La cliente avait été démarchée par la plateforme groupe-unacorp.com, qui se présentait comme un placement aux taux attractifs. Documents d’apparence légale, site professionnel et soigné, interlocuteurs convaincants : tout était réuni pour instaurer la confiance.

Mise en confiance, la victime a effectué 30 virements au total, entre fin juin et fin octobre 2023, pour un montant de 101 200 euros, vers des comptes bancaires ouverts par la plateforme à l’étranger — en Espagne. Lorsqu’elle a voulu récupérer son capital et les bénéfices annoncés, ses interlocuteurs avaient disparu. Plus aucun contact, et rien à récupérer auprès des escrocs.

La stratégie : se tourner vers la banque

Dans ce type d’escroquerie internationale, retrouver les auteurs est quasi impossible : ils usurpent des identités, et les enquêtes à l’étranger aboutissent rarement. La voie efficace consiste donc à se retourner vers un acteur solvable et identifiable : la banque de la victime, lorsque le fonctionnement de son compte présentait des anomalies qui auraient dû l’alerter.

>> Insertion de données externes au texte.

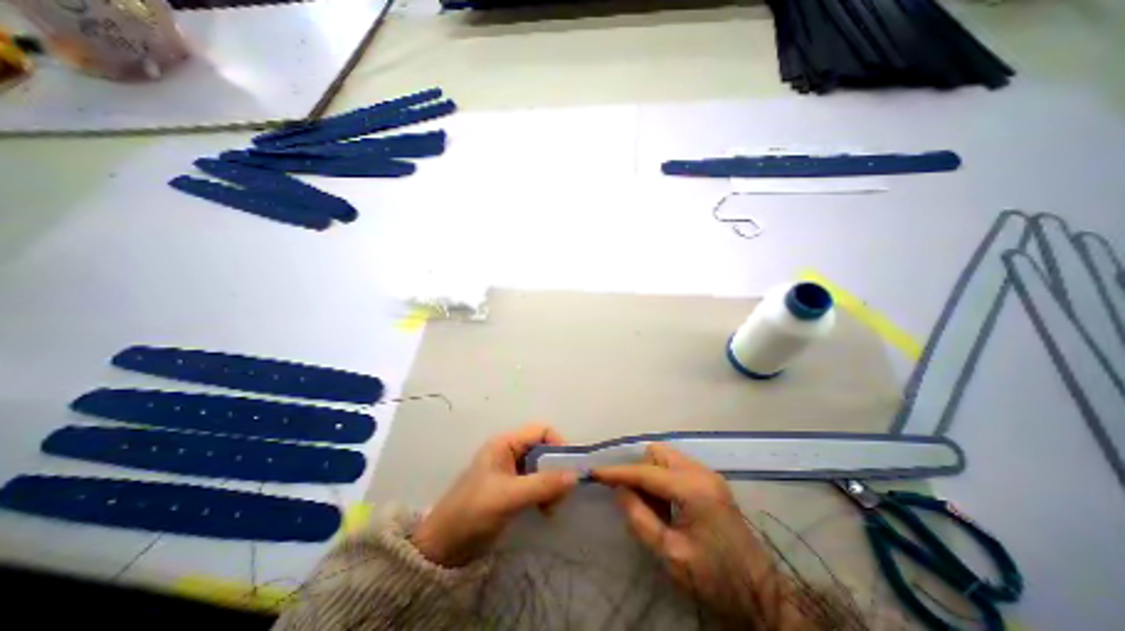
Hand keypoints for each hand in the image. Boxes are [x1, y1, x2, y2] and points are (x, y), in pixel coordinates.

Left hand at [410, 425, 574, 566]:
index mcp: (505, 443)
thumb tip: (575, 476)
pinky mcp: (512, 488)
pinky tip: (545, 510)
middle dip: (556, 469)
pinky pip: (537, 483)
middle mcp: (510, 452)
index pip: (541, 431)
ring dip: (552, 484)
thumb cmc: (473, 512)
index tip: (569, 467)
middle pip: (544, 449)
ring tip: (551, 507)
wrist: (444, 547)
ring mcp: (511, 471)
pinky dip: (545, 493)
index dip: (558, 444)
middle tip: (561, 493)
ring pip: (542, 467)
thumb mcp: (509, 496)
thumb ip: (542, 485)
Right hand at [598, 443, 784, 625]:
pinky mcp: (711, 481)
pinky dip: (665, 479)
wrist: (762, 595)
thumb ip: (640, 519)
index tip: (596, 473)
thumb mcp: (670, 555)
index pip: (646, 472)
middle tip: (636, 500)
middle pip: (657, 453)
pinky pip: (677, 467)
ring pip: (666, 457)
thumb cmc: (714, 579)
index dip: (618, 472)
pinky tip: (668, 505)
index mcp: (693, 489)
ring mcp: (709, 474)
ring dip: (652, 475)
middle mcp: (701, 472)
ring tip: (654, 507)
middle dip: (640, 471)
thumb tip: (620, 490)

Après le dépôt de plainte, Me Novakov a saisi le Tribunal judiciaire de Créteil, compétent au regard du domicile de la cliente.

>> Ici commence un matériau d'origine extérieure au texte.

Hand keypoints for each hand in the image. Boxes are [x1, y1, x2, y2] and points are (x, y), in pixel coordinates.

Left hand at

La décision : l’extranéité des comptes, une anomalie apparente

Le tribunal a jugé que la Société Générale avait manqué à son devoir de vigilance et l’a condamnée à réparer 100 % du préjudice. Deux éléments ont été déterminants :

  • Le nombre très élevé de virements réalisés en un laps de temps très court.
  • L’extranéité des bénéficiaires : les fonds partaient vers des comptes situés à l’étranger, ce que le tribunal a qualifié d’anomalie apparente. Face à de tels signaux, la banque aurait dû exercer sa vigilance et alerter sa cliente — ce qu’elle n’a pas fait.

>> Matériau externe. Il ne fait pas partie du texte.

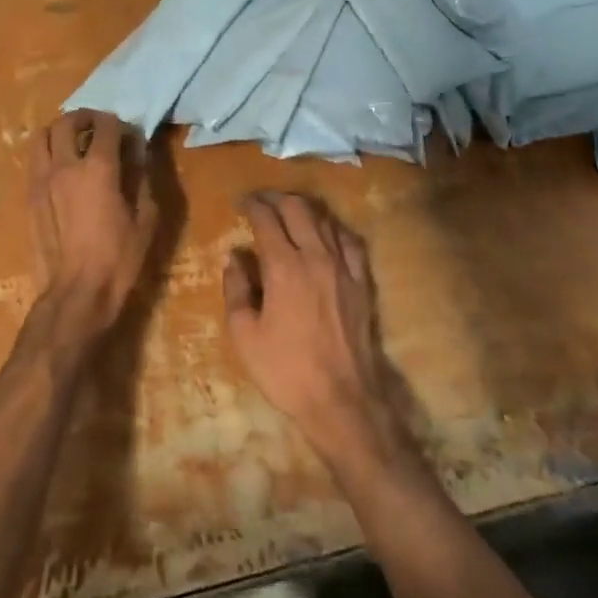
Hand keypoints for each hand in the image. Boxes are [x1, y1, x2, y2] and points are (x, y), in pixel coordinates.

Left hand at [26, 110, 158, 342]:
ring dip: (59, 131)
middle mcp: (65, 165)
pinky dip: (48, 154)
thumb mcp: (146, 219)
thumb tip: (139, 157)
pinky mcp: (29, 197)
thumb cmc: (118, 258)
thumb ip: (143, 180)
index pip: (106, 125)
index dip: (120, 124)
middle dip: (85, 117)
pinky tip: (61, 169)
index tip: (129, 135)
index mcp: (98, 168)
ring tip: (73, 142)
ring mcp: (41, 180)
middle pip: (67, 121)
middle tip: (98, 127)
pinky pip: (34, 161)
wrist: (77, 291)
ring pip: (41, 136)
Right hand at [224, 193, 403, 460]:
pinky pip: (349, 241)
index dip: (252, 205)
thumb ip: (236, 289)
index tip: (240, 202)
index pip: (267, 219)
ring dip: (304, 209)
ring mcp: (344, 267)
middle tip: (261, 201)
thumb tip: (234, 257)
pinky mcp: (362, 282)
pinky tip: (325, 233)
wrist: (342, 399)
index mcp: (284, 266)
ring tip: (288, 211)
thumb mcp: (244, 334)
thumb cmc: (285, 369)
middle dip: (277, 199)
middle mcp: (317, 256)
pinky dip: (332, 228)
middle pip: (298, 209)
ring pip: (325, 220)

Une jurisprudence de plus en plus favorable aux victimes

Cette victoire s’inscrit dans un mouvement de fond : un nombre croissant de tribunaux, et désormais de cours d’appel, condamnent les banques pour manquement au devoir de vigilance. Ces décisions poussent les établissements à adopter une attitude plus responsable et à agir pour prévenir le préjudice de leurs clients. Pour les victimes, c’est un espoir concret : même lorsque l’escroc est introuvable, une voie d’indemnisation existe.

La méthodologie Broker Defense

L’accompagnement commence par une étude du dossier : évaluer les chances d’aboutir et la probabilité réelle d’indemnisation avant d’engager toute action. Vient ensuite la reconstitution du parcours des fonds, la documentation des anomalies de fonctionnement du compte, et la construction d’une stratégie judiciaire menée par un avocat spécialisé — jusqu’à la condamnation de l’intermédiaire défaillant.

FAQ

Peut-on être indemnisé si on a soi-même effectué les virements vers les escrocs ?

Oui. Dans cette affaire, la cliente avait réalisé elle-même ses 30 virements, mais leur nombre élevé en peu de temps et leur destination à l’étranger constituaient des anomalies apparentes. Le Tribunal de Créteil a jugé que la Société Générale aurait dû s’en alerter, et l’a condamnée à rembourser 100 % du préjudice.

Qu’est-ce qu’une « anomalie apparente » pour une banque ?

C’est un signal qui aurait donc dû attirer l’attention de la banque dans le fonctionnement du compte : ici, un grand nombre de virements en peu de temps et l’extranéité des comptes bénéficiaires (situés à l’étranger). Face à de telles anomalies, la banque a un devoir de vigilance et doit alerter son client.

Pourquoi attaquer la banque plutôt que la plateforme frauduleuse ?

Parce que les plateformes comme UNACORP disparaissent et que leurs auteurs, qui usurpent des identités à l’international, sont quasi introuvables. La banque, elle, est solvable et identifiable : si elle a manqué à son devoir de vigilance, sa responsabilité peut être s’engager pour obtenir une indemnisation.

Cette décision est-elle isolée ?

Non. De plus en plus de tribunaux et de cours d’appel condamnent les banques pour manquement au devoir de vigilance dans des affaires de faux investissements. Cette jurisprudence, en plein essor, renforce la protection des victimes d’escroqueries financières.

1 Comment

  1. Coquelet Philippe dit :

    J’ai clôturé le 3 octobre mon compte sur FinvestAI. Org.
    J’ai de grandes difficultés pour récupérer mon argent en euros.